Em conjunto, os dados sugerem um modelo no qual a queda dos níveis de insulina em moscas famintas aciona dois sistemas de sinalização de neuropeptídeos complementares envolvendo neuropeptídeo curto F e taquiquinina . Um auxilia na transmissão de sinais no glomérulo DM1, o que torna as moscas mais sensíveis aos atrativos odores alimentares. Em paralelo, o outro abaixa a transmissão no DM5, o que torna as moscas menos propensas a evitar odores normalmente desagradáveis ou aversivos. Juntos, esses sistemas permitem que as moscas busquem fontes alimentares menos que ideais em tempos de escassez (Figura 1).

Como a fome influencia a atratividade dos odores alimentares em Drosophila.

O vinagre (ou ácido acético) é o produto final do processo de fermentação da fruta, razão pela qual as moscas da fruta são atraídas pelo odor do vinagre. No entanto, baixas e altas concentrações de odor de vinagre deixam as moscas indiferentes (à esquerda). Isso porque baixas concentrações indicam que o fruto está maduro (banana verde), enquanto altas concentrações significam que está podre (banana marrom). Moscas famintas se comportam de maneira diferente porque os baixos níveis de insulina causados pela fome desencadeiam dois sistemas distintos de sinalização de neuropeptídeos que remodelam suas respostas olfativas (direita). Em moscas famintas, o receptor do neuropeptídeo F curto (chamado sNPFR) é regulado positivamente em um subconjunto de neurônios olfatórios. Isso ajuda a transmissão de sinais dentro do glomérulo DM1, o que aumenta a sensibilidade a baixas concentrações de odores alimentares atraentes. Paralelamente, a sinalização elevada de taquiquinina (através do receptor DTKR) inibe a transmissão de sinais dentro do glomérulo DM5. Isso diminui a prevenção de cheiros normalmente desagradáveis (como altas concentrações de vinagre). Juntos, esses efeitos permitem a busca por fontes de alimentos menos do que ideais (representadas pelas setas verdes apontando para as bananas recém-maduras e podres). DM1 e DM5 são glomérulos específicos encontrados no lobo antenal (AL) do cérebro da mosca e sua intensidade de cor representa a força de sua ativação em moscas alimentadas versus famintas.
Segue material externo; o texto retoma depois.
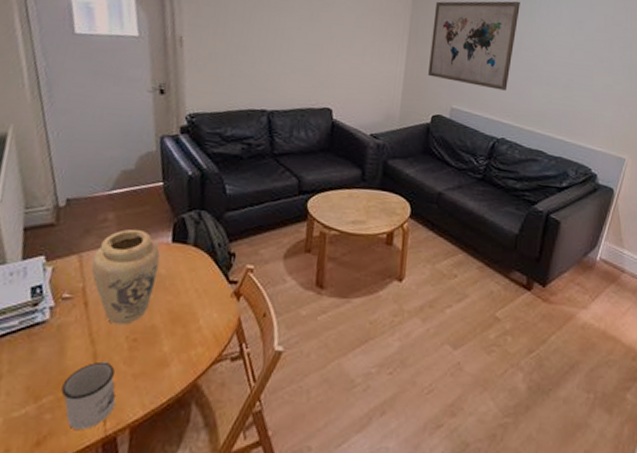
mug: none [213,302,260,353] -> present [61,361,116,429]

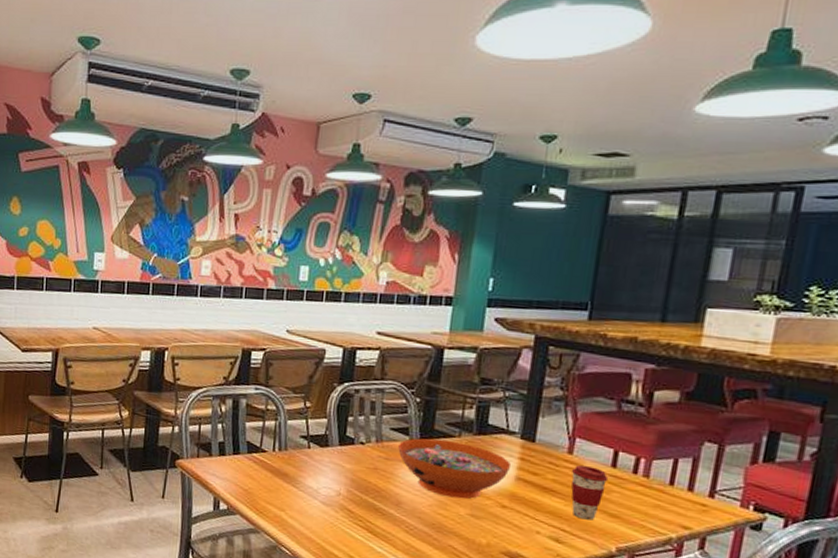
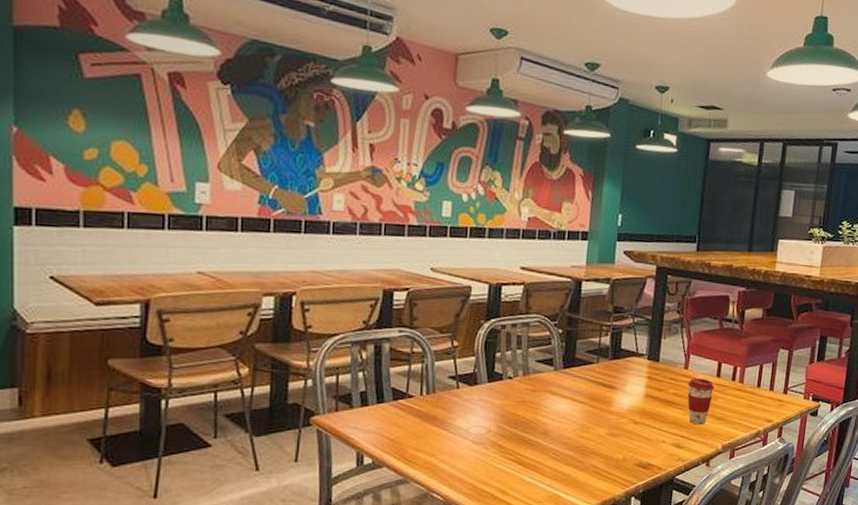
decorative bowl: present [398,438,511,499] -> none [544,367,640,420]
Este estudo demonstra poderosamente os pontos fortes do modelo da mosca como uma plataforma para estudar como o cérebro calcula os estímulos sensoriais. De testes comportamentais inteligentes a manipulações genéticas sofisticadas e imagens da atividade cerebral, o trabalho descreve como uma pista sensorial importante é tratada de maneiras diferentes, dependendo do estado interno do animal (ou seja, com fome ou não). Já que o que é verdade para a mosca é frequentemente – pelo menos em esboço – verdadeiro para o homem, a área de pesquisa agora está madura para contribuir com princípios de processamento sensorial que podem ser aplicáveis a muitas, senão a todas as espécies animais.